*WORK ORDER*
Convert the entries, from the first line through the line that contains "alvinas, Antártida, Islas", into a Markdown table with the columns "Row" and "Line", numbering each row and omitting any blank lines.

*RECORDS FOR THIS EXERCISE*

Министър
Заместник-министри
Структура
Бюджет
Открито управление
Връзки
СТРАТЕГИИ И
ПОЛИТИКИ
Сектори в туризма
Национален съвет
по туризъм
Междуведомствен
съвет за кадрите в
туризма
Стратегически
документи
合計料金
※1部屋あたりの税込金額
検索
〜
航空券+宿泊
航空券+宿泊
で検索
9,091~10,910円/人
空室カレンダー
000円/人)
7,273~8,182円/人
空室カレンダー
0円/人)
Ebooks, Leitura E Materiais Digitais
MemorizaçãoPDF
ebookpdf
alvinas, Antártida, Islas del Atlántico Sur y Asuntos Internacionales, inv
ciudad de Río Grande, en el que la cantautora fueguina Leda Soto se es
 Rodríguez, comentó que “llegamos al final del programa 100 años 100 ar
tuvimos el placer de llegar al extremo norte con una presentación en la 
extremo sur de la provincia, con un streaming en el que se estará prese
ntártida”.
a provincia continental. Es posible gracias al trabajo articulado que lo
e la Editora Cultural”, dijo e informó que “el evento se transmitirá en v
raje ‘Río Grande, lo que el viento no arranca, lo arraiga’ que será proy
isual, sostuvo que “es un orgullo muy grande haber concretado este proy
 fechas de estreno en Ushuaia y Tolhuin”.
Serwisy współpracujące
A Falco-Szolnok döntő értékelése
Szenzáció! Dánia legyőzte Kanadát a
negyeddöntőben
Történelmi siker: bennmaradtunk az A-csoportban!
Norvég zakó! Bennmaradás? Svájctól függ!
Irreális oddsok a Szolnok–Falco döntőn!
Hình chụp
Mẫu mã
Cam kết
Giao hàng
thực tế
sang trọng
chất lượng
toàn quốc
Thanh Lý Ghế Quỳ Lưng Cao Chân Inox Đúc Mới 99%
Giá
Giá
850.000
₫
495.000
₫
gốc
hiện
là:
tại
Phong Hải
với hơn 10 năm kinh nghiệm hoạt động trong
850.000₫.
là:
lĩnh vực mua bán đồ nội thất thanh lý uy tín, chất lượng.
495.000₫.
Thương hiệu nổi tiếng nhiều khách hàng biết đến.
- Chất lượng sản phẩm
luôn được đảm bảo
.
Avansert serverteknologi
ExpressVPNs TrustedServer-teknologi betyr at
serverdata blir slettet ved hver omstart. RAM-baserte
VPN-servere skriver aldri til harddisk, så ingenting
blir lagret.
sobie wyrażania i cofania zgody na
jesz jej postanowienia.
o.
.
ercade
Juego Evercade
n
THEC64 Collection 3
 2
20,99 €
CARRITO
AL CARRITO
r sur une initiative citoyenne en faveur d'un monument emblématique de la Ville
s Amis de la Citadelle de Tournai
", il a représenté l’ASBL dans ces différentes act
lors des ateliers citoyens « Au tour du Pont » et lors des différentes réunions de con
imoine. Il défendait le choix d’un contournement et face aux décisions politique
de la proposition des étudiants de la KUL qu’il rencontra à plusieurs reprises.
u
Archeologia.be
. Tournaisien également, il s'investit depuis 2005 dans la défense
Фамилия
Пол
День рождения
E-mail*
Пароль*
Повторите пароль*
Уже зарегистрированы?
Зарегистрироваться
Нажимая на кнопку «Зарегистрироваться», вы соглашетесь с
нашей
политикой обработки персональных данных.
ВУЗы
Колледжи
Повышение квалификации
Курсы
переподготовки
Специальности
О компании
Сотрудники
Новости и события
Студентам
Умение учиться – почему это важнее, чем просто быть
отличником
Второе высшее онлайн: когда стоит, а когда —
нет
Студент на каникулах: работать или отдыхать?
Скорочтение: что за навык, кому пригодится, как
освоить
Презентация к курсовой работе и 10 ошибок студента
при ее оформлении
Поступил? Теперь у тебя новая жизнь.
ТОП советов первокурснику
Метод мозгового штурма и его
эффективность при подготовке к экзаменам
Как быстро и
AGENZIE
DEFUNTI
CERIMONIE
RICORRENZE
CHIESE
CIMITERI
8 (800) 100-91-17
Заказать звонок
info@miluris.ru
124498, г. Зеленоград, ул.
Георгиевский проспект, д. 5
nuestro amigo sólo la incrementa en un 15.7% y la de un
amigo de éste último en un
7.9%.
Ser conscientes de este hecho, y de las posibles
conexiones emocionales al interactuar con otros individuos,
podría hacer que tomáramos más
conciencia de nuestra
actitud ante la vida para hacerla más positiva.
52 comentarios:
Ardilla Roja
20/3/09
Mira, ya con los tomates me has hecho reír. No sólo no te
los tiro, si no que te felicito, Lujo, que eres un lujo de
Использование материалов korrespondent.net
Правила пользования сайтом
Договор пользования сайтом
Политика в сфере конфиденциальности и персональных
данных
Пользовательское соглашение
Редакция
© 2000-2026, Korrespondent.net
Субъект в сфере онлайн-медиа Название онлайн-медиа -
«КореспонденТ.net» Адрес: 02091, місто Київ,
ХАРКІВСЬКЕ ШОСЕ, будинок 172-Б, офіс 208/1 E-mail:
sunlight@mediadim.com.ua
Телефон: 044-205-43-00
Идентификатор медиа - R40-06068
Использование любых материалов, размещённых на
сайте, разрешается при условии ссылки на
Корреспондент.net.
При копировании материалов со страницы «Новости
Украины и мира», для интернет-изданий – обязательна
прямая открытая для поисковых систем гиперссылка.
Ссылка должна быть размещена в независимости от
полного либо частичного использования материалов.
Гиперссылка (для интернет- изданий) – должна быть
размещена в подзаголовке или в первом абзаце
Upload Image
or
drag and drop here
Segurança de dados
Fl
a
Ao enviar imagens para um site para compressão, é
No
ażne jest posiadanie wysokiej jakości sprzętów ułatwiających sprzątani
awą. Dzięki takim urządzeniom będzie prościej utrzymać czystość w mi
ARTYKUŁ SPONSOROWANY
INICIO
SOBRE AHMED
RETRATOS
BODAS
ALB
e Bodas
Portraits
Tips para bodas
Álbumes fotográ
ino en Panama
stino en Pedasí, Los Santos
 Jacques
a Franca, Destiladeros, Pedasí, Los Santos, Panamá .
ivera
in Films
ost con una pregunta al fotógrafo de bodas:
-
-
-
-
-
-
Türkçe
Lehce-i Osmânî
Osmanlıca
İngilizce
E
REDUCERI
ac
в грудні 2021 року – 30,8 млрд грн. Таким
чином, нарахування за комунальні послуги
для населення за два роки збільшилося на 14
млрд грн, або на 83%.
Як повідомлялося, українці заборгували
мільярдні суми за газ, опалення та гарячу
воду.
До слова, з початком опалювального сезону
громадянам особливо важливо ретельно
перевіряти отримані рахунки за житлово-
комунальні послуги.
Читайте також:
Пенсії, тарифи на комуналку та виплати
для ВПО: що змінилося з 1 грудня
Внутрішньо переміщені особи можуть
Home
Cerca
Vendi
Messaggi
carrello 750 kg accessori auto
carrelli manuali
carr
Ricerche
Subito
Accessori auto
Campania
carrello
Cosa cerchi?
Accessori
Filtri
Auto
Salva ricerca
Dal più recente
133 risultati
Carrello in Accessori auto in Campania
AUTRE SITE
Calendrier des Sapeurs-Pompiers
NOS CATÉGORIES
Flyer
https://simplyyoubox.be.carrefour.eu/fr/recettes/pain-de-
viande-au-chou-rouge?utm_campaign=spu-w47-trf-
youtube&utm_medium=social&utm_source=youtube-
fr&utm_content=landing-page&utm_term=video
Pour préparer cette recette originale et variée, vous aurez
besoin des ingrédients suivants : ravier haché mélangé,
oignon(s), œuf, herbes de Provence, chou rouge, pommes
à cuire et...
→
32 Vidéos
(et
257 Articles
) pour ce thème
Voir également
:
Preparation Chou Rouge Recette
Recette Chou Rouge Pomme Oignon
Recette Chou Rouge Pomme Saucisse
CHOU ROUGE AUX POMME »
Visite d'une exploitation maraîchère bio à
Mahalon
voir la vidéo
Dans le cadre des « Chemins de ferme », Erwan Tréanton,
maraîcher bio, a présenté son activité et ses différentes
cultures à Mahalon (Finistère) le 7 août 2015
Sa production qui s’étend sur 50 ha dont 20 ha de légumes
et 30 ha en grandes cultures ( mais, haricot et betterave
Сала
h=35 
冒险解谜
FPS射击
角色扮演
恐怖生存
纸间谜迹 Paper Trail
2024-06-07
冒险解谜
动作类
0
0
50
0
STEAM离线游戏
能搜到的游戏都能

*SOLUTION TO THIS EXERCISE*
| Row | Line |
|---|---|
| 1 | Министър |
| 2 | Заместник-министри |
| 3 | Структура |
| 4 | Бюджет |
| 5 | Открито управление |
| 6 | Връзки |
| 7 | СТРАТЕГИИ И |
| 8 | ПОЛИТИКИ |
| 9 | Сектори в туризма |
| 10 | Национален съвет |
| 11 | по туризъм |
| 12 | Междуведомствен |
| 13 | съвет за кадрите в |
| 14 | туризма |
| 15 | Стратегически |
| 16 | документи |
| 17 | 合計料金 |
| 18 | ※1部屋あたりの税込金額 |
| 19 | 検索 |
| 20 | 〜 |
| 21 | 航空券+宿泊 |
| 22 | 航空券+宿泊 |
| 23 | で検索 |
| 24 | 9,091~10,910円/人 |
| 25 | 空室カレンダー |
| 26 | 000円/人) |
| 27 | 7,273~8,182円/人 |
| 28 | 空室カレンダー |
| 29 | 0円/人) |
| 30 | Ebooks, Leitura E Materiais Digitais |
| 31 | MemorizaçãoPDF |
| 32 | ebookpdf |
| 33 | alvinas, Antártida, Islas del Atlántico Sur y Asuntos Internacionales, inv |